The Medical Minute: Family medical history, a genetic picture

November 24, 2004

By John Messmer
Penn State Milton S. Hershey Medical Center
Penn State College of Medicine

Consider family history. Individuals probably recall what occupations their parents and grandparents held and whether anyone was famous. They might realize that they and their children share qualities with many relatives. Talents and skills such as artistic or mathematical abilities often are passed on from parent to child just as curly hair and dimples. But family history is much more than just names and dates. Because everyone shares genetic background with relatives, physicians rely on family histories to look for health characteristics that can be passed down just like talents and hair color. Family health history can be an invaluable aid to help physicians in maintaining their patients' health.

This year the surgeon general has designated Thanksgiving Day as the first National Family History Day. Traditionally, families gather on Thanksgiving, making this an ideal time to discuss details of family medical history. Take this opportunity to discuss members of the family, living and dead, and what medical problems they had, how they died and at what ages. Look at death certificates and old medical records if available. People who are adopted often can contact adoption agencies to obtain medical histories on their parents even if identities are to be kept confidential.

It is particularly important to note family members who developed diseases 10 to 20 years earlier than expected or if two or more close relatives had the same disease. Disease that does not usually affect one gender, such as breast cancer in a male or heart disease in a premenopausal woman is noteworthy. Combinations of related problems as breast and ovarian cancer or heart disease and diabetes also are important.

Ethnic background is pertinent as some problems are more common in certain groups. Common ethnic associations include sickle-cell anemia in African-Americans, Tay-Sacks disease in Ashkenazi Jews, thalassemia in those with ancestry in Mediterranean basin countries, diabetes in certain Native-American tribes, iron storage problems in some northern European groups.

It is particularly useful to identify diseases with serious consequences for which early diagnosis and treatment is beneficial and which can be prevented with planning. Cancer, heart disease, diabetes, asthma, osteoporosis, mental illness, high blood pressure, stroke, kidney disease, alcoholism and other substance abuse, birth defects, learning disabilities, and early vision or hearing loss are problems that can be screened for and treated or prevented if a physician knows they are prevalent in a family. Sometimes a diagnosis can be made much earlier, before damage is done.

If a physician knows that several family members have diabetes, for example, it would be prudent to screen for it early and to help individuals in that family manage their own risks that increase the chance of diabetes, such as obesity or lack of exercise. Knowing someone had colon cancer at an early age could prompt an early colonoscopy before age 50, the usual age for first screening. If your family has early heart disease, early prevention can be more aggressive to reduce your own risk.

To begin, individuals should write down family members starting with themselves, their parents, brothers and sisters. With each parent, list their siblings and parents and continue for each preceding generation. These names can be assembled into a tree diagram with you at the base. Note the countries your family members came from if known. List medical conditions under each person's name. Continue the tree downward for children, grandchildren and so on. Older relatives may have more information about those from their generation. Once assembled, the information should be updated annually.
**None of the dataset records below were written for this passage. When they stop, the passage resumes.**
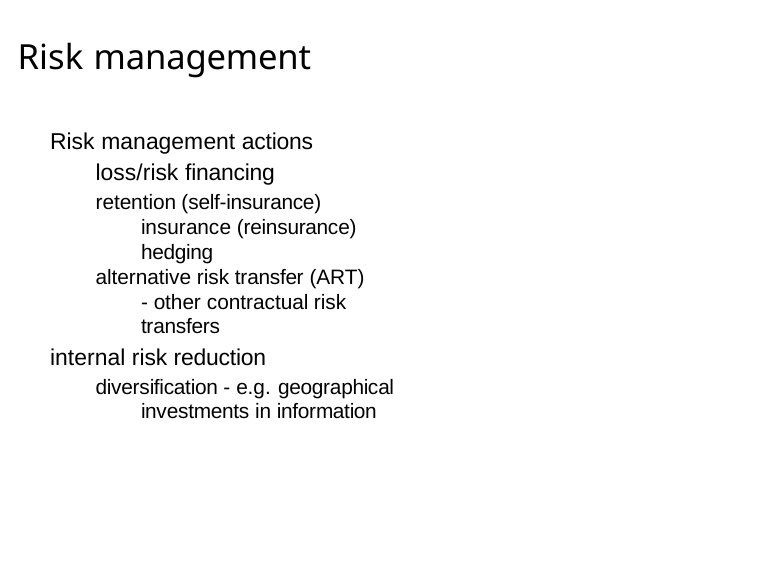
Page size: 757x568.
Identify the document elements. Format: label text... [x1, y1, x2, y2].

text_box Risk management actions loss/risk financing retention (self-insurance) insurance (reinsurance) hedging alternative risk transfer (ART) - other contractual risk transfers internal risk reduction diversification - e.g. geographical investments in information [48, 121, 711, 424]
title Risk management [0, 0, 756, 103]
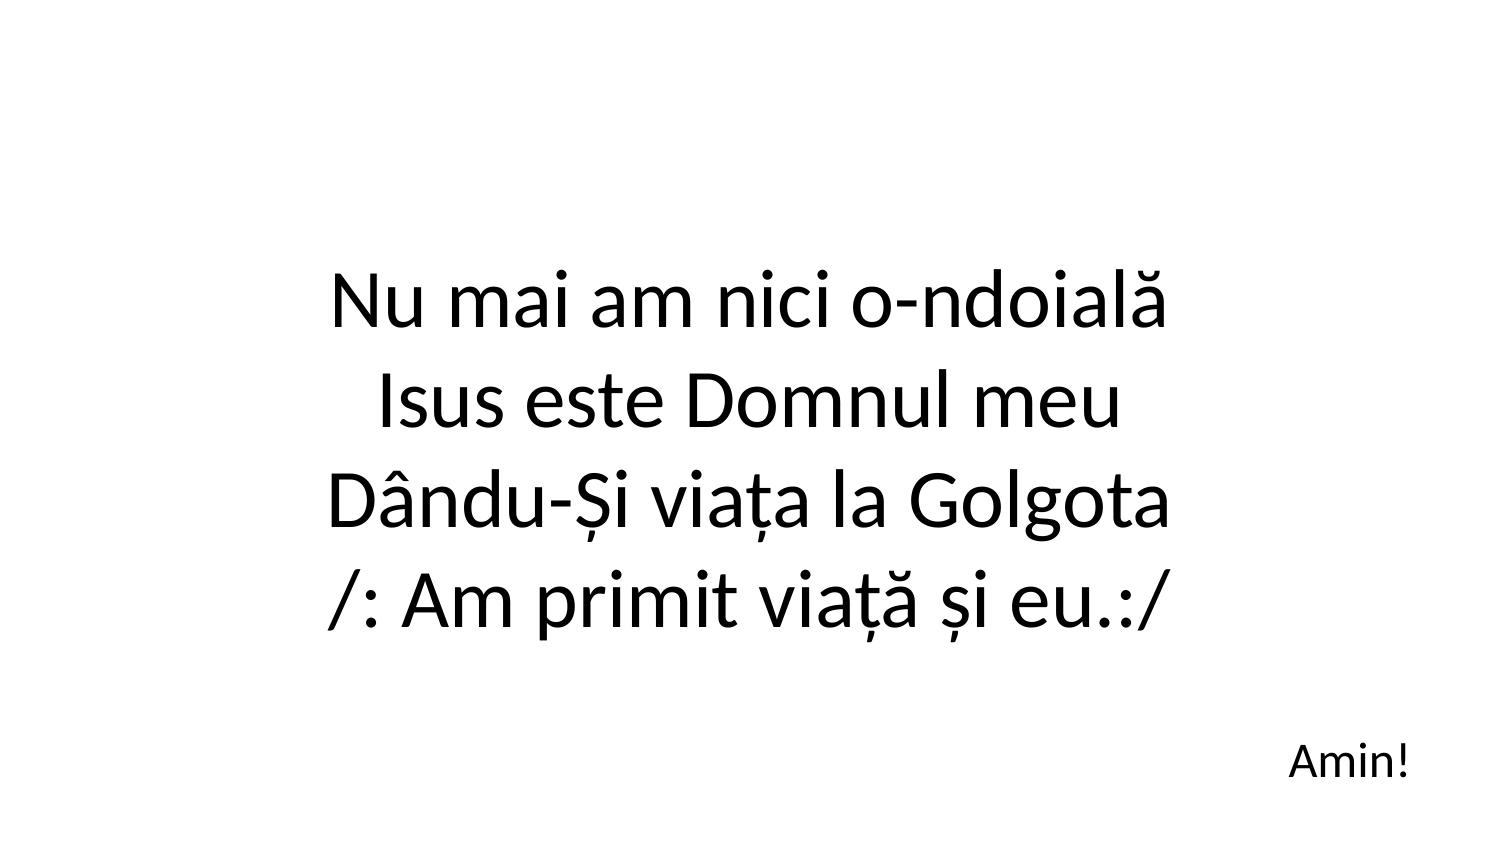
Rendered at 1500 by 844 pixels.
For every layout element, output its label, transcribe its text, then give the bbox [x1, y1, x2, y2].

text_box Nu mai am nici o-ndoială Isus este Domnul meu Dându-Și viața la Golgota /: Am primit viață și eu.:/ [311, 192, 1189, 652]
text_box Amin! [1273, 674, 1427, 795]
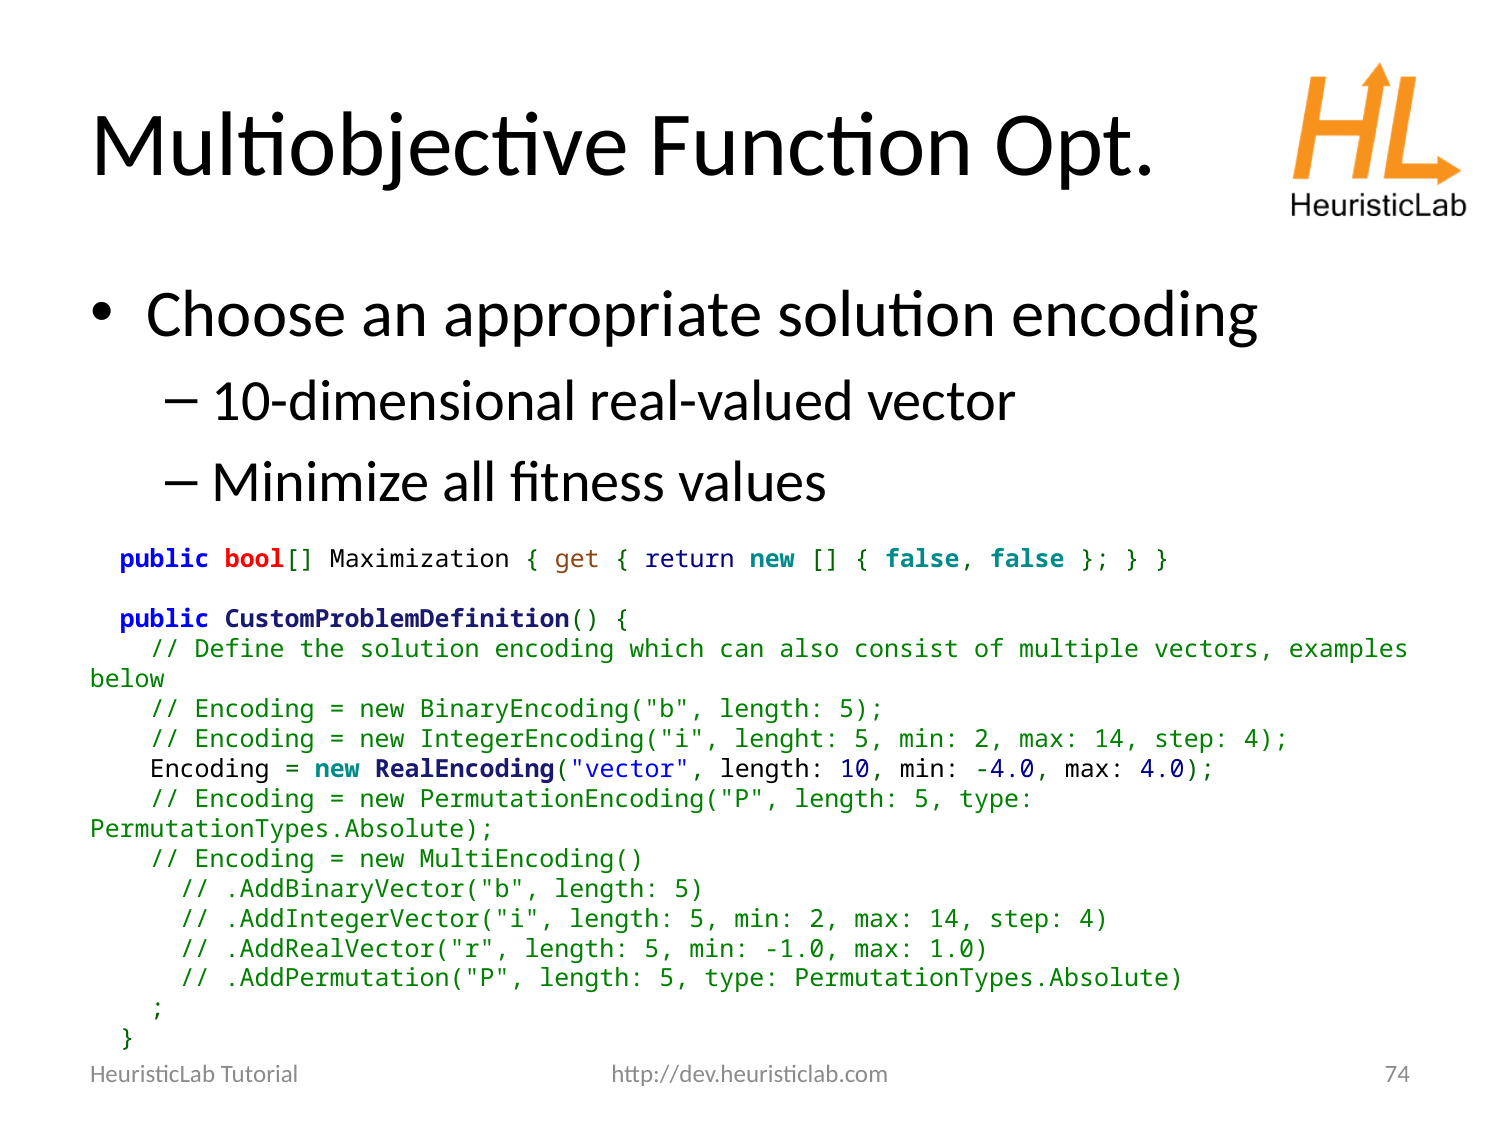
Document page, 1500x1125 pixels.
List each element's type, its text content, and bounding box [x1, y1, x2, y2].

The Department of Health and Human Services has a free software tool for Windows operating systems that can help develop and maintain the family tree and print copies. It is available at

With a detailed family medical history, doctors can be very specific in recommending preventive screening and therapy. Naturally, it is important to follow the preventive advice physicians give. Although genetic background cannot be changed, risk factors can be modified.

The human genome has been analyzed, but it will be a while before the complete information can be applied to individuals. Until then, a detailed family history record is the next best thing to a personal genetic profile.